New Data on Melflufen Combo for Myeloma Shows Durable Response

A study published in the British Journal of Haematology assessed updated survival data from a phase II trial of melphalan flufenamide plus dexamethasone in patients with relapsed/refractory multiple myeloma (RRMM).

Melphalan flufenamide (melflufen) is a peptide-drug conjugate currently under review by the U.S. Food and Drug Administration for the treatment of RRMM.

The open-label, multicenter, phase I/II O-12-M1 trial assessed patients with RRMM who received at least two prior lines of therapy, including lenalidomide and bortezomib. A total of 45 patients received one dose of melflufen 40 mg intravenously plus once weekly dexamethasone 40 mg orally, for up to eight 28-day cycles. Follow-up was conducted every three months for a median 28 months.

Overall, the combination demonstrated durable responses at first data cutoff. The overall response rate was 31%, with a median response duration of 8.4 months (95% confidence interval [CI], 4.6-9.6 months). Median progression-free survival (PFS) and overall survival (OS) were 5.7 and 20.7 months, respectively. The most common grade 3/4 adverse events (AEs) were thrombocytopenia and neutropenia. Non-hematological AEs were infrequent, and no severe bleeding events occurred.

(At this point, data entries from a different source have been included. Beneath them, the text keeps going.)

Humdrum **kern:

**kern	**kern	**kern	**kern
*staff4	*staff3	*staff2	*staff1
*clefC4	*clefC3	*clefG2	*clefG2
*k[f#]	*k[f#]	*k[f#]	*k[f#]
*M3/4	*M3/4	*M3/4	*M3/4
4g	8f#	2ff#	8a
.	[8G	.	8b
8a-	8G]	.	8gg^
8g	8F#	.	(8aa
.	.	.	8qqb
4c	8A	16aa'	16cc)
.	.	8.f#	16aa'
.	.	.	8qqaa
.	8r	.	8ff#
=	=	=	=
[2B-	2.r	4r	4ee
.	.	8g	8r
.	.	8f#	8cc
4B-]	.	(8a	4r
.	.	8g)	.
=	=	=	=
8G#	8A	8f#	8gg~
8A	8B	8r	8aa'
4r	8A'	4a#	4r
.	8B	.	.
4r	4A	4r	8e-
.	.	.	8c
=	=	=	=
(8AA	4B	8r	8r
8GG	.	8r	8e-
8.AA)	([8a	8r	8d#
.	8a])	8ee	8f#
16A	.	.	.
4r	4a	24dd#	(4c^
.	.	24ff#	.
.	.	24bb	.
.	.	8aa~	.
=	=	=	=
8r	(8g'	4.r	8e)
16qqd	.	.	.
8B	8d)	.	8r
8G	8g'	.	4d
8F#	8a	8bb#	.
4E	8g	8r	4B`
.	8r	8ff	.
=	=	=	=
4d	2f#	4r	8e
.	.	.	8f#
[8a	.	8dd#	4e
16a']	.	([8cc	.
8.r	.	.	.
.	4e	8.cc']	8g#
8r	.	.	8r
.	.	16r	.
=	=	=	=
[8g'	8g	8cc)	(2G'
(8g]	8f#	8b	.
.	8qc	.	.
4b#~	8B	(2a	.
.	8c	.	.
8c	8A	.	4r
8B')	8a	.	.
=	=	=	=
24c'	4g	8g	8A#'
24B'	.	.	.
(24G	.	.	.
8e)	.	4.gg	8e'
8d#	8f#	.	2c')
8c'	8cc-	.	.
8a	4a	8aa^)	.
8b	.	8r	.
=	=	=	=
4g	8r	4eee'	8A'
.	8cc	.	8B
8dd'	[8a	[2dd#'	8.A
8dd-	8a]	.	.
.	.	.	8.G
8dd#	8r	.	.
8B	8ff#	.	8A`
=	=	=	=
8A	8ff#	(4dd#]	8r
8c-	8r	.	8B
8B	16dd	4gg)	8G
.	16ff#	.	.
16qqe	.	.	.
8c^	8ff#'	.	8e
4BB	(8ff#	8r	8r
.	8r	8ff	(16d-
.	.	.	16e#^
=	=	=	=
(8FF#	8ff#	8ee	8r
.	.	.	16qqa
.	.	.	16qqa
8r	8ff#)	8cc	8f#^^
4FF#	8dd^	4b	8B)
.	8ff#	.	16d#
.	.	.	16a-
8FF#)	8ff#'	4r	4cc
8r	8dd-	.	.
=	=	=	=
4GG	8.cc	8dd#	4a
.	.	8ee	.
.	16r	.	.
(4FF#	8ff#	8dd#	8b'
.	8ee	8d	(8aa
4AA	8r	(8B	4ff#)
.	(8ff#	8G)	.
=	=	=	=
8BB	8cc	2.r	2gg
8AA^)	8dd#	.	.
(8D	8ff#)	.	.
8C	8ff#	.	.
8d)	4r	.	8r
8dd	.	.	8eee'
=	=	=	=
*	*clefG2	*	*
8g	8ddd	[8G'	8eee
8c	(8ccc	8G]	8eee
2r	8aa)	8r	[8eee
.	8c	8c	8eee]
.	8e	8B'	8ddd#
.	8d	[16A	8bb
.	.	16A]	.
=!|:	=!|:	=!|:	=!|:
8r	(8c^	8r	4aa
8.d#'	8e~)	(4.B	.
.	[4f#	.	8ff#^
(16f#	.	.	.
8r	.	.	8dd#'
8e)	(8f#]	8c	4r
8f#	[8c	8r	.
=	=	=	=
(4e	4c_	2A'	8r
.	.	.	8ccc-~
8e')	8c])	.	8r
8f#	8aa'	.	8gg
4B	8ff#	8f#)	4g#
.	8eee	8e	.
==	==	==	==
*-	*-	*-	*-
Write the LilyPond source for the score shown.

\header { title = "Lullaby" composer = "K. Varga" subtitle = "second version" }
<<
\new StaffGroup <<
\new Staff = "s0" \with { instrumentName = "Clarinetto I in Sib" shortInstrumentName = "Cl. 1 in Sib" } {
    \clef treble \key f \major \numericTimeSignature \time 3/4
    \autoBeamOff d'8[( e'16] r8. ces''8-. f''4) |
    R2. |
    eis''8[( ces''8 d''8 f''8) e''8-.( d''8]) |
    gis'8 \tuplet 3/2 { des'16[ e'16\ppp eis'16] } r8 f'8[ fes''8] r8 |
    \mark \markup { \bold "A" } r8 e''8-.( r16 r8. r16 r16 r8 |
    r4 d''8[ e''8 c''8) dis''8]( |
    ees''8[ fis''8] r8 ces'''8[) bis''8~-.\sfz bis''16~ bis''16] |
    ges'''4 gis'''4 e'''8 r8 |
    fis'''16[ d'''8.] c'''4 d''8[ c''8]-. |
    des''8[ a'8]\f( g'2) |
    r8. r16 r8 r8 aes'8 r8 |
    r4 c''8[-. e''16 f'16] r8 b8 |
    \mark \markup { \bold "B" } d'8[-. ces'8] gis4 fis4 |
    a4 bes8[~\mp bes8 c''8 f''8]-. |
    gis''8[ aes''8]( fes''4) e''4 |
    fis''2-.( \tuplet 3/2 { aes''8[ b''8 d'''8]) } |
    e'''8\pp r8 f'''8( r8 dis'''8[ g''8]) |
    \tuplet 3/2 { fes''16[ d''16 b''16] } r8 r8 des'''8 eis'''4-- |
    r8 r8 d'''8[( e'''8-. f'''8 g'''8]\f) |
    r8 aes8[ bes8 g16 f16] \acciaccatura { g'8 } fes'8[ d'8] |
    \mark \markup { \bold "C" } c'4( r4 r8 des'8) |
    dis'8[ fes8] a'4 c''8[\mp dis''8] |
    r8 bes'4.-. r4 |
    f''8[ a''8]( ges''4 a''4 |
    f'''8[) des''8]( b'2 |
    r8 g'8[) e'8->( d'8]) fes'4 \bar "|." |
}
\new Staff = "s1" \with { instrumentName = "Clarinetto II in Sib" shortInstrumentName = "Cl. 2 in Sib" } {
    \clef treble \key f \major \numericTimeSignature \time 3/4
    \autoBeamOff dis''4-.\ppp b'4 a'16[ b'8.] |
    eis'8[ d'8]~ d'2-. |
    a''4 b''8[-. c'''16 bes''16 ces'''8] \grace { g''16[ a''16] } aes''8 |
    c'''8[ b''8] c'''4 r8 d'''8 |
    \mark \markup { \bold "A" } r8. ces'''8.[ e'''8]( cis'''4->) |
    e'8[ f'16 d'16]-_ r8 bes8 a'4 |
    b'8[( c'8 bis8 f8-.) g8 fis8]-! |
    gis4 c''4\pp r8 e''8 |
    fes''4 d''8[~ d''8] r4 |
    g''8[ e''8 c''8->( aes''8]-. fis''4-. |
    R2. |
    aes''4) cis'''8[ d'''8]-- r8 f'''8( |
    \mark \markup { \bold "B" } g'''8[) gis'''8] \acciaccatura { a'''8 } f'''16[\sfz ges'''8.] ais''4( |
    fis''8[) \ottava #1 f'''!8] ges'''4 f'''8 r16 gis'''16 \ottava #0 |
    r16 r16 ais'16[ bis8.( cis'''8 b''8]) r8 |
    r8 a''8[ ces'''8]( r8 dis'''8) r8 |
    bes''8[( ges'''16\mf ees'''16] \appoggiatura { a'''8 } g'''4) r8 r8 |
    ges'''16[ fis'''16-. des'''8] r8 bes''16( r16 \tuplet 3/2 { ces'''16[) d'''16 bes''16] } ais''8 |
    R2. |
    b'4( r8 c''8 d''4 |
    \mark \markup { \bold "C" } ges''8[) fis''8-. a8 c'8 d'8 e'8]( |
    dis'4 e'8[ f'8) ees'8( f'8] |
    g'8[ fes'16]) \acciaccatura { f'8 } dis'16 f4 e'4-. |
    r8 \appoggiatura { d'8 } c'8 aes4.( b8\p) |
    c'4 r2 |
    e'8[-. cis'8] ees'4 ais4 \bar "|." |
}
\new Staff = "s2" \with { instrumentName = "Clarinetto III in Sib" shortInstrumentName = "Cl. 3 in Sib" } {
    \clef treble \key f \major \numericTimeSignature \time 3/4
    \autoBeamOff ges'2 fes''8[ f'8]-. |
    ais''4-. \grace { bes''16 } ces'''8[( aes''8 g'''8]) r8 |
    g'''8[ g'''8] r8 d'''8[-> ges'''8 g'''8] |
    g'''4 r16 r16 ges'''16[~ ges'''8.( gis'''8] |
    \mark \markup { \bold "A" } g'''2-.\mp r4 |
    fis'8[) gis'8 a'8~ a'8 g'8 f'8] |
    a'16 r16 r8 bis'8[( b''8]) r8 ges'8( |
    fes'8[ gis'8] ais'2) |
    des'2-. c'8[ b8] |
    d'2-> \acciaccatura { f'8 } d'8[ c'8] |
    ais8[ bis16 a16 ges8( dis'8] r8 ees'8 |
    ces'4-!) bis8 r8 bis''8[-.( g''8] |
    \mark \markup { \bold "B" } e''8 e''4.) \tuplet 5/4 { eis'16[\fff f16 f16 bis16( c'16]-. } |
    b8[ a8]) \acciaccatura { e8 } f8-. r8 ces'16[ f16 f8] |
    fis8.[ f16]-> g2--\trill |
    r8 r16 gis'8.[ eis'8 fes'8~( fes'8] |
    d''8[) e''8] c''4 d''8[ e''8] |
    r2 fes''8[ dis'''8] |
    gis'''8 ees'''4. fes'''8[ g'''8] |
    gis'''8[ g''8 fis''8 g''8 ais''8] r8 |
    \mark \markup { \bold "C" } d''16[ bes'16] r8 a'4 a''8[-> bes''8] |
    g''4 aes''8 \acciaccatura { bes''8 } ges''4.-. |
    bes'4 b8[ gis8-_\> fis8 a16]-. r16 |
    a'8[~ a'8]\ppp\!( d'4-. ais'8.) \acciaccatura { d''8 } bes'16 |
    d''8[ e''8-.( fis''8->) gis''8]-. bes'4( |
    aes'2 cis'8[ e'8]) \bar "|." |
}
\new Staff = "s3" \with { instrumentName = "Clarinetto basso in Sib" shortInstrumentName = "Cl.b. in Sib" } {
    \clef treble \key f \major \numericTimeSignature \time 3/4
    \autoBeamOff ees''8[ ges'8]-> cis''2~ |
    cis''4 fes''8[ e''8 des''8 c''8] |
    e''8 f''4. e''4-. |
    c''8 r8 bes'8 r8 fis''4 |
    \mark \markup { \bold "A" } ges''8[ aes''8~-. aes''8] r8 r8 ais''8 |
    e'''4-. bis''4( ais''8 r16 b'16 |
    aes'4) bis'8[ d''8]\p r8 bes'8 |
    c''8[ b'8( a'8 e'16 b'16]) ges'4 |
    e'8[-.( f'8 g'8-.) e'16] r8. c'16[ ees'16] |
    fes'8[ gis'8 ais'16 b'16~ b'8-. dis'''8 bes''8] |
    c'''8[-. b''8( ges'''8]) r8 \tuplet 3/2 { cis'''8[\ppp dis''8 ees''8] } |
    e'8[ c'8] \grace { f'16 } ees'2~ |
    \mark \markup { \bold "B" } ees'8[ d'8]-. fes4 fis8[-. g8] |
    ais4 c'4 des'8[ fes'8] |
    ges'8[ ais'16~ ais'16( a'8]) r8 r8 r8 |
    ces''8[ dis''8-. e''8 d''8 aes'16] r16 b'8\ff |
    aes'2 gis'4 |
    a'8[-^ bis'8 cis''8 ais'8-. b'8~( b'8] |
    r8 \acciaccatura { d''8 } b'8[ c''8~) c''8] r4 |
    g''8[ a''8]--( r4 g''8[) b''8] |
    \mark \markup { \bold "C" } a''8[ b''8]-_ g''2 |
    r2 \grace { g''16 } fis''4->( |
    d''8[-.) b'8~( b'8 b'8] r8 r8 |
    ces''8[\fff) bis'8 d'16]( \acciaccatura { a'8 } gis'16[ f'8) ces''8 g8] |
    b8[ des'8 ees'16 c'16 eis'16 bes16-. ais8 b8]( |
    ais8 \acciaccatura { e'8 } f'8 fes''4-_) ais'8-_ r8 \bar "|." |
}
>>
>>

About half (49%) of patients were still alive at time of data cutoff, so a protocol amendment was added for an updated OS evaluation. Nineteen patients were reevaluated, none of whom remained on treatment. At a median follow-up of 46 months, median OS for the entire population remained consistent at 20.7 months (95% CI, 11.8-41.3). Median PFS also remained unchanged at 5.7 months (95% CI, 3.7-9.2). Median time‐to‐next treatment was 7.9 months.

In a post-hoc analysis, median OS for patients with International Staging System (ISS) stage I, II, and III RRMM at baseline was not met, 18.7 months (95% CI, 6.1-41.3), and 5.0 months (95% CI, 1.7-10.0), respectively. Patients who achieved at least a partial response had a median OS of 21.1 months, and those who achieved stable disease after treatment had a median OS of 47.1 months.

“In conclusion, the results of the present O‐12‐M1 long‐term survival analysis in the context of a mature phase I/II study suggest that melflufen plus dexamethasone treatment can lead to long‐term benefit in patients with advanced RRMM in whom other available therapies have failed,” the authors wrote.